__Text shown__:
Burroughs graduated from Harvard in 1936. According to Ted Morgan's Literary Outlaw,
After leaving Harvard, Burroughs's formal education ended, except for brief flirtations as a graduate student of anthropology at Harvard and as a medical student in Vienna, Austria. He traveled to Europe, which proved a window into Austrian and Hungarian Weimar-era homosexuality; he picked up boys in steam baths in Vienna, and moved in a circle of exiles, homosexuals, and runaways. There, he met Ilse Klapper, a Jewish woman fleeing the country's Nazi government. The two were never romantically involved, but Burroughs married her, in Croatia, against the wishes of his parents, to allow her to gain a visa to the United States. She made her way to New York City, and eventually divorced Burroughs, although they remained friends for many years. After returning to the U.S., he held a string of uninteresting jobs. In 1939, his emotional health became a concern for his parents, especially after he deliberately severed the last joint of his left little finger, right at the knuckle, to impress a man with whom he was infatuated. This event made its way into his early fiction as the short story "The Finger."
Burroughs enlisted in the U.S. Army early in 1942, shortly after the bombing of Pearl Harbor brought the U.S. into World War II. But when he was classified as a 1-A Infantry, not an officer, he became dejected. His mother recognized her son's depression and got Burroughs a civilian disability discharge — a release from duty based on the premise he should have not been allowed to enlist due to previous mental instability. After being evaluated by a family friend, who was also a neurologist at a psychiatric treatment center, Burroughs waited five months in limbo at Jefferson Barracks outside St. Louis before being discharged. During that time he met a Chicago soldier also awaiting release, and once Burroughs was free, he moved to Chicago and held a variety of jobs, including one as an exterminator. When two of his friends from St. Louis, Lucien Carr, a University of Chicago student, and David Kammerer, Carr's homosexual admirer, left for New York City, Burroughs followed.
Although Burroughs collaborated on a humorous sketch with a classmate, Kells Elvins, at Harvard and completed a short novel written in the style of Dashiell Hammett with Kerouac, both works were rejected by publishers, and Burroughs did not think of himself as a writer. Instead, his search for an identity led him to deliberately seek out a criminal life.

__Data shown__:
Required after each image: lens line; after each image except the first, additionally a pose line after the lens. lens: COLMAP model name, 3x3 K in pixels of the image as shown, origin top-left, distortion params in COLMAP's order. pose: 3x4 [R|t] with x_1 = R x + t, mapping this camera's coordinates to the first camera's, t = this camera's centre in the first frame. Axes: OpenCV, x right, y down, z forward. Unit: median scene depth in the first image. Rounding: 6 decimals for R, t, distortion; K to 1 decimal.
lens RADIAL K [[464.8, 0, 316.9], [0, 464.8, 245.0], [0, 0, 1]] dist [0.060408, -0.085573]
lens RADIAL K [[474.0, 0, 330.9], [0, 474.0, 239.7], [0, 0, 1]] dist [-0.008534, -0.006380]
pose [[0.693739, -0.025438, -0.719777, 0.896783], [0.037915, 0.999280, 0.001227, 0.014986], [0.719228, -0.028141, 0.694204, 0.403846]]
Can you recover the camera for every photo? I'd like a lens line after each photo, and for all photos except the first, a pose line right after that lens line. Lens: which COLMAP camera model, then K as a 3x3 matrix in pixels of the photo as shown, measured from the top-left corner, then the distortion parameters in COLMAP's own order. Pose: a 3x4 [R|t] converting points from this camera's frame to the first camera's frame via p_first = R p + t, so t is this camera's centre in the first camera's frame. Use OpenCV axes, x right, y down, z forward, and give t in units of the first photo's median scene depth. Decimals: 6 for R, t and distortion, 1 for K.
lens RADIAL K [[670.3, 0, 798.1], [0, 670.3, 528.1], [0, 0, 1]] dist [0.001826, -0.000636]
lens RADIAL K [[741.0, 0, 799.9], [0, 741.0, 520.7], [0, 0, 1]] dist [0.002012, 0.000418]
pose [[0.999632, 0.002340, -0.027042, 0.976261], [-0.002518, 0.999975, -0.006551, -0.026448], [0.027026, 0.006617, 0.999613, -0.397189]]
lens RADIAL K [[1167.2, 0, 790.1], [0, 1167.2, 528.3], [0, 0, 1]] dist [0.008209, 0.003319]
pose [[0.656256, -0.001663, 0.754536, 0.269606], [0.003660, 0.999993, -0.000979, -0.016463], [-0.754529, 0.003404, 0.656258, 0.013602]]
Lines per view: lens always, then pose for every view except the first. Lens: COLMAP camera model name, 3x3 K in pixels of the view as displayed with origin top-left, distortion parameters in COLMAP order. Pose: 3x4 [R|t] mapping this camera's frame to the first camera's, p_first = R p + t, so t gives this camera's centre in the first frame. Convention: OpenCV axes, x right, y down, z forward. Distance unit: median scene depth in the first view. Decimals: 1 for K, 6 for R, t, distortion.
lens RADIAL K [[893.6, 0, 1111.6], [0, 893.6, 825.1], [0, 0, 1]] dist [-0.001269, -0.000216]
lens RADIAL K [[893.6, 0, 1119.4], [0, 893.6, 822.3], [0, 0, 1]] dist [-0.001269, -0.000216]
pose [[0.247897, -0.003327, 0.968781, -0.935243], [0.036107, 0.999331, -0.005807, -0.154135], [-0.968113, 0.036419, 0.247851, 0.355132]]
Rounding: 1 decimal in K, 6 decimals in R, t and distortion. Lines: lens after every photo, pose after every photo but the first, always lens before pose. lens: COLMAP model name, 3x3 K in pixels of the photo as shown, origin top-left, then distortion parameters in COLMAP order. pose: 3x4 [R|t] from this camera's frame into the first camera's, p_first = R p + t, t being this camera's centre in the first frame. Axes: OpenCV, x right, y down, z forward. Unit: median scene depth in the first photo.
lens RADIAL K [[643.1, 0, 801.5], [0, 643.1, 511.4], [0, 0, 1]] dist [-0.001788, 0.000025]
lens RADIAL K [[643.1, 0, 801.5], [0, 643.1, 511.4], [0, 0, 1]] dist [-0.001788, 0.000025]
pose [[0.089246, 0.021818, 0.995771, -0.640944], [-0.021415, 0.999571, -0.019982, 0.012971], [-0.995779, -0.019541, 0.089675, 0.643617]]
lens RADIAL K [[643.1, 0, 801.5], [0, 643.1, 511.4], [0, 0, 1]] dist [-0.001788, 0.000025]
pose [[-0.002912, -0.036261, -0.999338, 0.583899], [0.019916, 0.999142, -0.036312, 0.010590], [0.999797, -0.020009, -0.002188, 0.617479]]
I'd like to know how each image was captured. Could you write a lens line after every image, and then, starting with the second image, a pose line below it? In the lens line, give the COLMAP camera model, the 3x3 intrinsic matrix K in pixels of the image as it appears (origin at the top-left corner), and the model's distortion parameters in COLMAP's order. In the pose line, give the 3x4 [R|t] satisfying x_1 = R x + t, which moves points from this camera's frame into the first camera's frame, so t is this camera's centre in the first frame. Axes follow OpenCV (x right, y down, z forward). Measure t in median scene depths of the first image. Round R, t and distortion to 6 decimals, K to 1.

__Requirement A__:
Decide whether each statement agrees with the passage on Burroughs, answering yes or no and quoting the words that settle it: (i) Burroughs married Ilse Klapper in Croatia. (ii) Burroughs enlisted in the U.S. Army in 1945. (iii) Burroughs regarded himself as a writer.
__Requirement B__:
According to the passage on Burroughs, where did he wait five months before his discharge from the Army?
The material has no connection to the passage on Burroughs.

__Problem solution A__:
(i) Yes: "Burroughs married her, in Croatia, against the wishes of his parents"
(ii) No: "Burroughs enlisted in the U.S. Army early in 1942"
(iii) No: "Burroughs did not think of himself as a writer"

__Problem solution B__:
At Jefferson Barracks outside St. Louis.